Directions for this task:
Reproduce the text of each of the records below verbatim, omitting the pictures.

Supplied records:

----

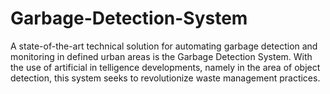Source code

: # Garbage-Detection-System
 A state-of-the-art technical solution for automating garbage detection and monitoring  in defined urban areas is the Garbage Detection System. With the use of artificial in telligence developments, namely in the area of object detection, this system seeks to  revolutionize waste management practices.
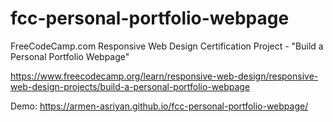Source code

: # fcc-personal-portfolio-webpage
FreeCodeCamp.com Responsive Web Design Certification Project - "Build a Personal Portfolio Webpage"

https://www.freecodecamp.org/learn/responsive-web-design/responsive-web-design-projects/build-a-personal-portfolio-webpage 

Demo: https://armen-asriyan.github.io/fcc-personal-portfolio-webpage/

----

Answer for the task:
Source code

: # Garbage-Detection-System
 A state-of-the-art technical solution for automating garbage detection and monitoring  in defined urban areas is the Garbage Detection System. With the use of artificial in telligence developments, namely in the area of object detection, this system seeks to  revolutionize waste management practices.
Source code

: # fcc-personal-portfolio-webpage
FreeCodeCamp.com Responsive Web Design Certification Project - "Build a Personal Portfolio Webpage"

https://www.freecodecamp.org/learn/responsive-web-design/responsive-web-design-projects/build-a-personal-portfolio-webpage 

Demo: https://armen-asriyan.github.io/fcc-personal-portfolio-webpage/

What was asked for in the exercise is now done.